### Dataset ###
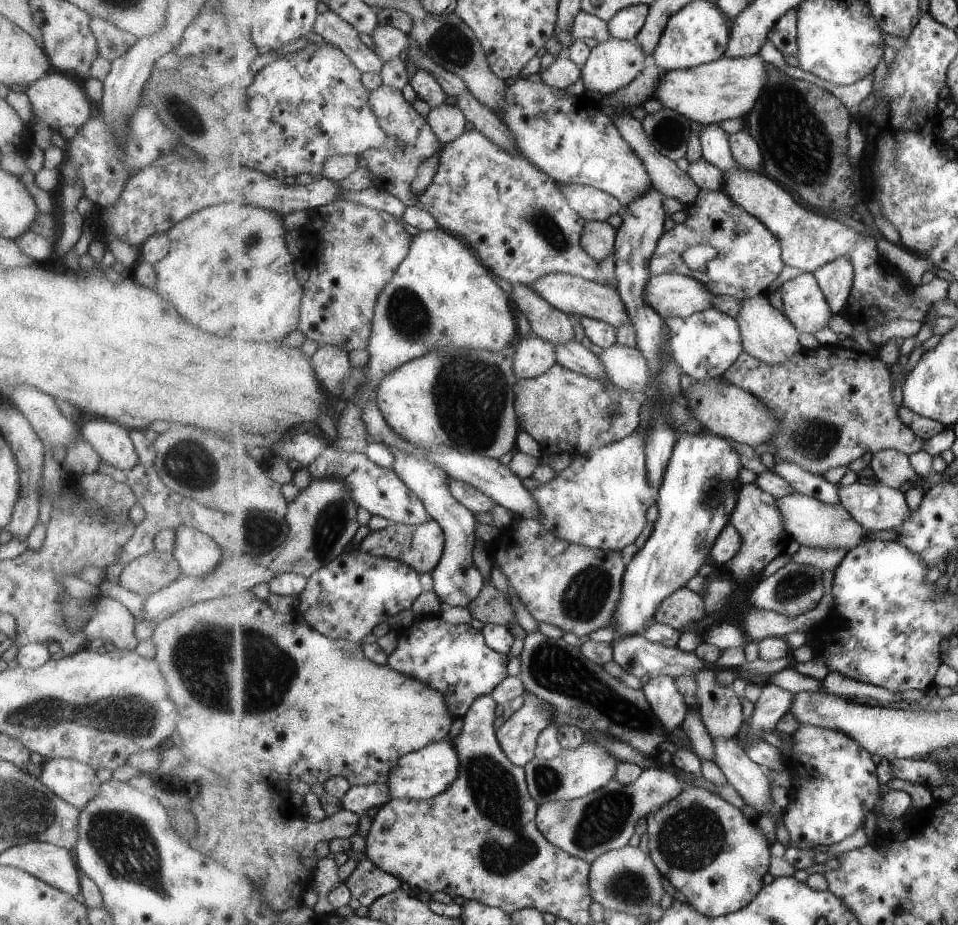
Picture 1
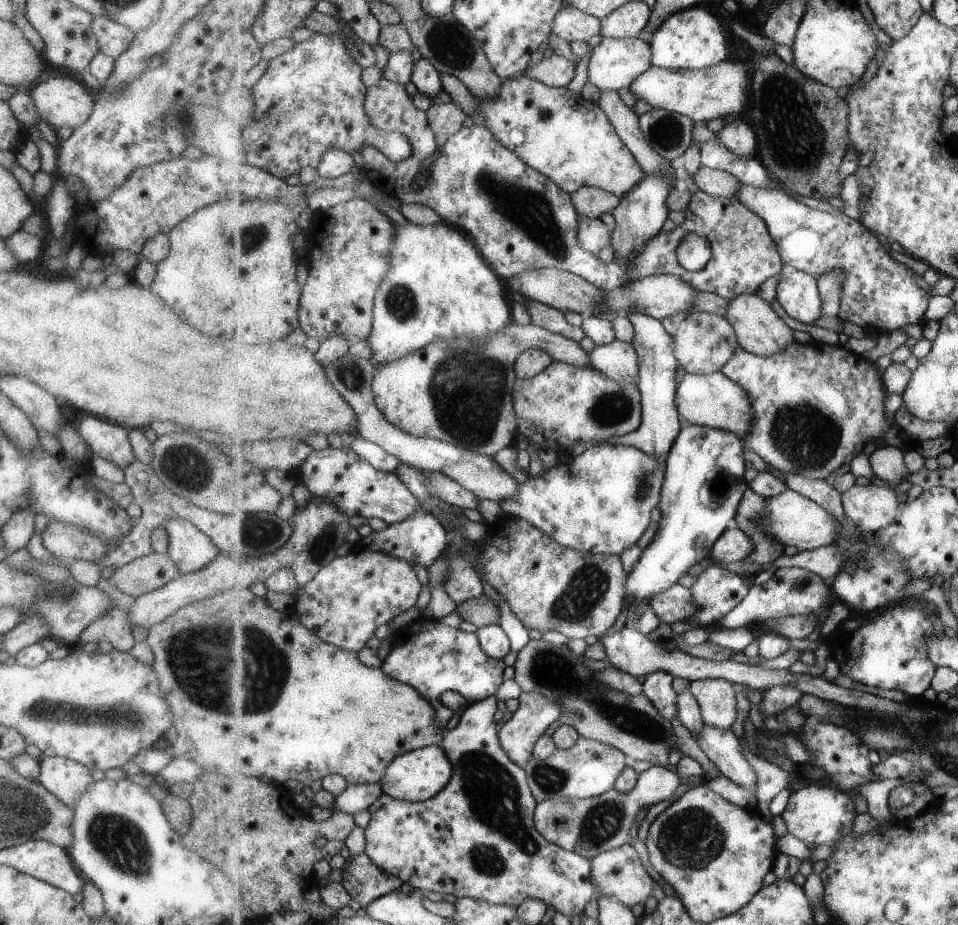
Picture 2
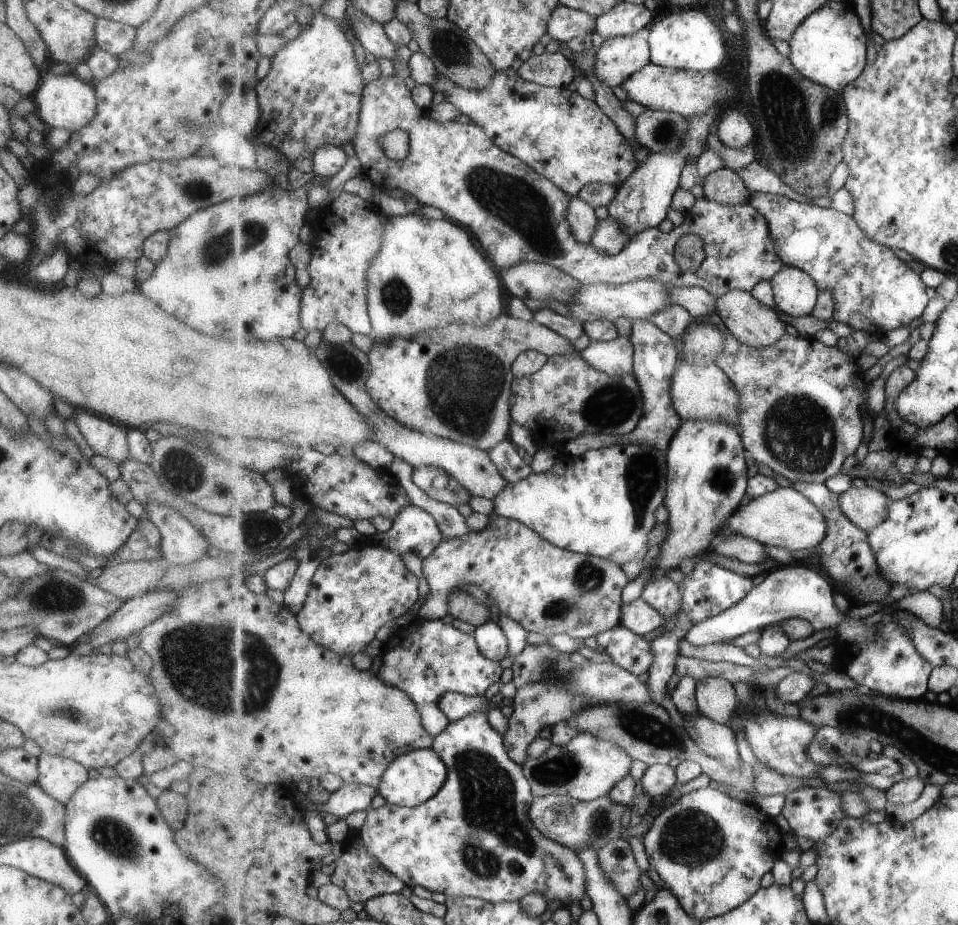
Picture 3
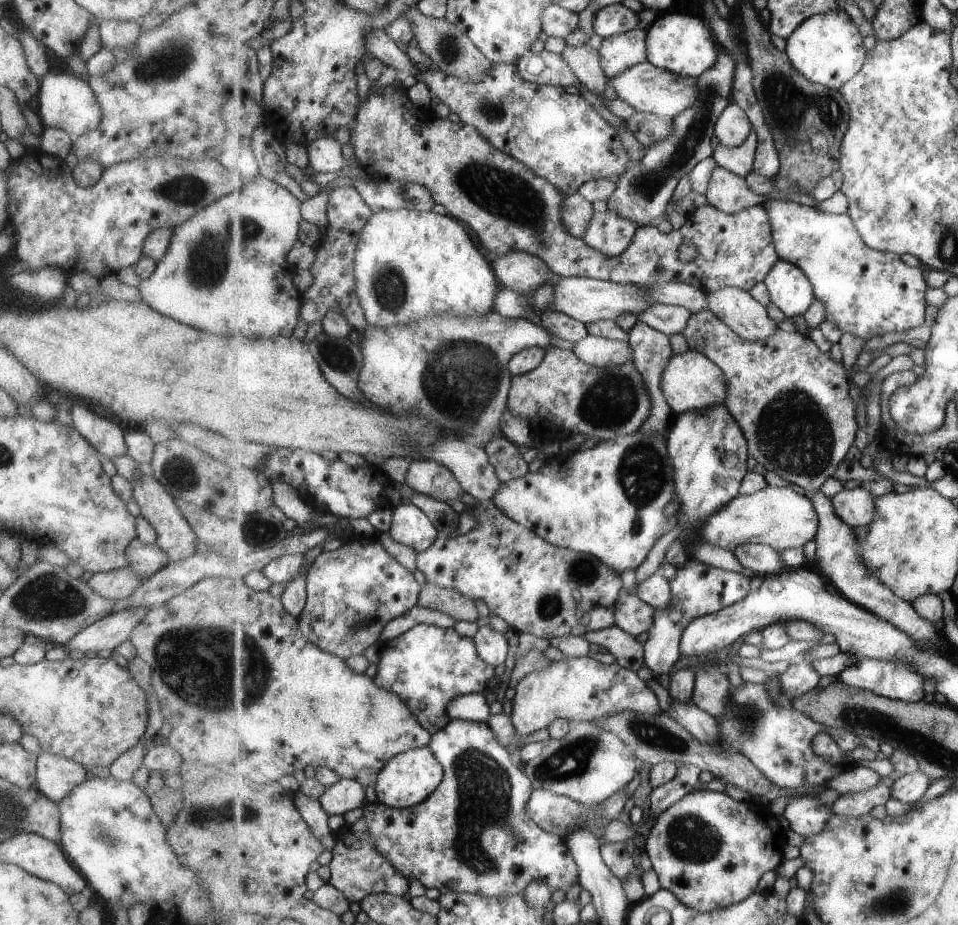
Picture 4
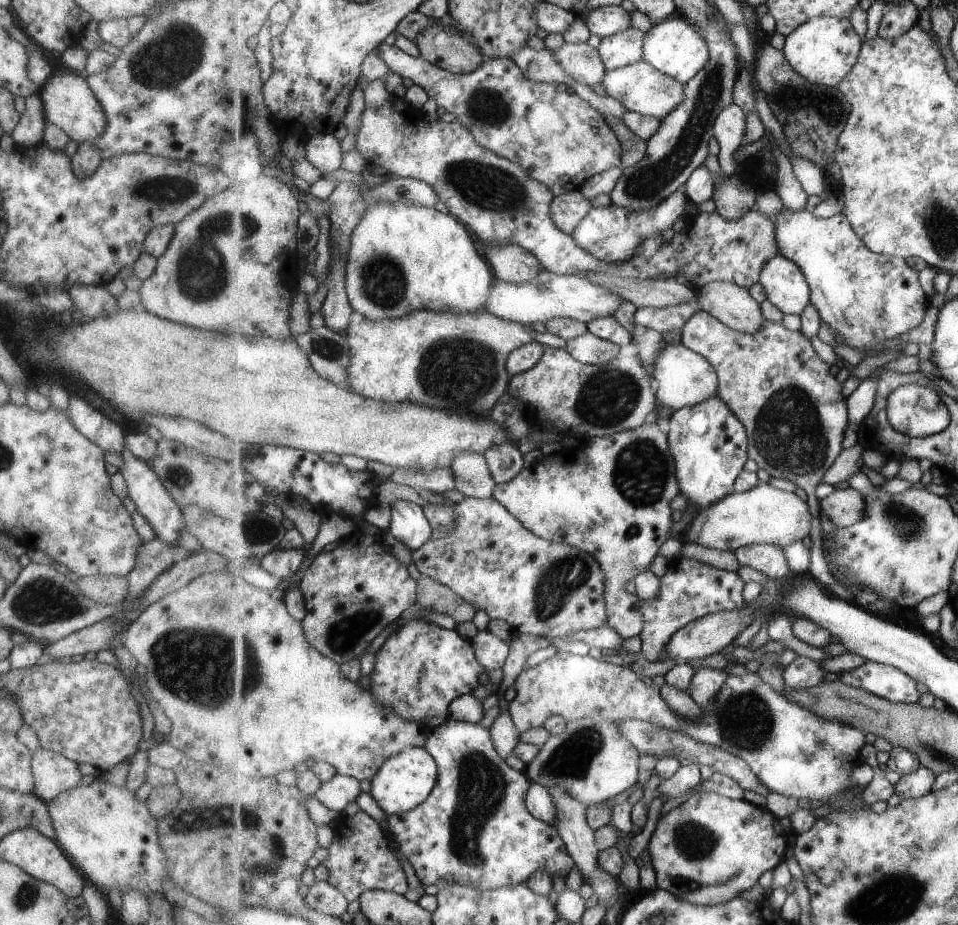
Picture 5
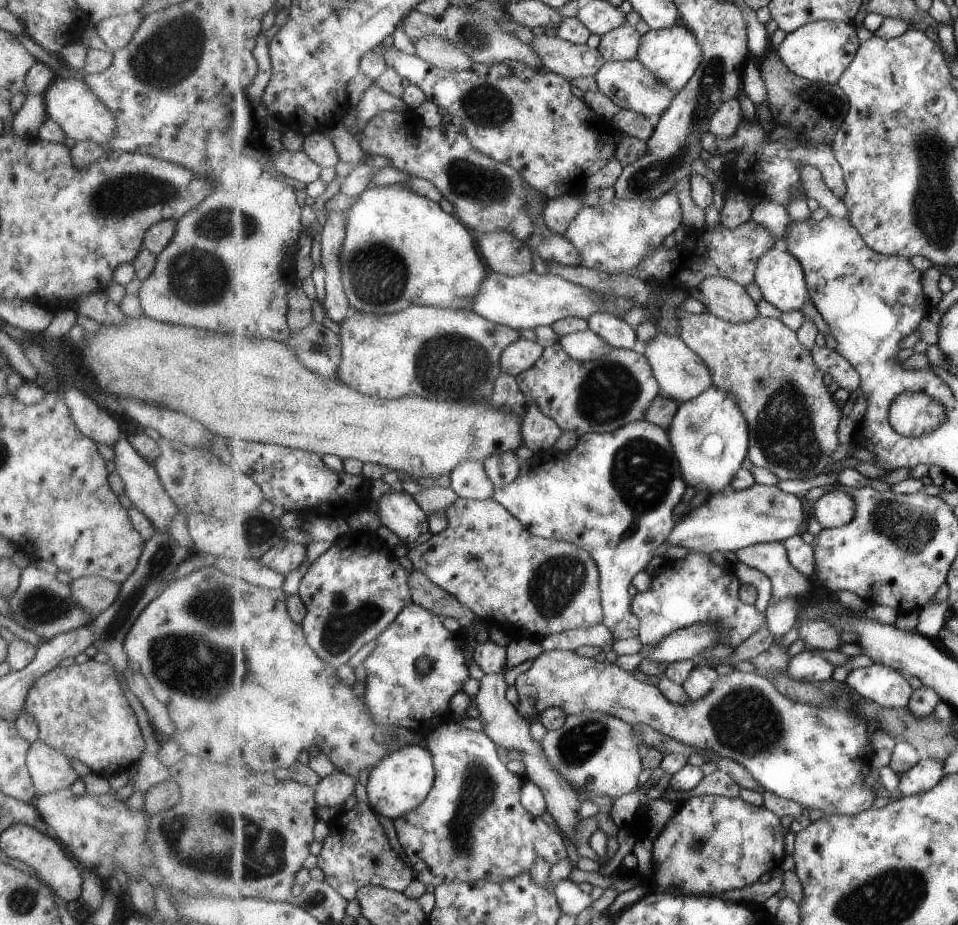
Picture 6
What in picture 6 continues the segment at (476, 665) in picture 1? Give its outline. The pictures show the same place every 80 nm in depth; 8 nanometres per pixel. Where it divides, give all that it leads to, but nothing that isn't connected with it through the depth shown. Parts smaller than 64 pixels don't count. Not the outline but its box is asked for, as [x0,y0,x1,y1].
###
What is required:
An exact copy of all the records, free of pictures, is the expected answer.

Task output:
Picture 1
Picture 2
Picture 3
Picture 4
Picture 5
Picture 6
What in picture 6 continues the segment at (476, 665) in picture 1? Give its outline. The pictures show the same place every 80 nm in depth; 8 nanometres per pixel. Where it divides, give all that it leads to, but nothing that isn't connected with it through the depth shown. Parts smaller than 64 pixels don't count. Not the outline but its box is asked for, as [x0,y0,x1,y1].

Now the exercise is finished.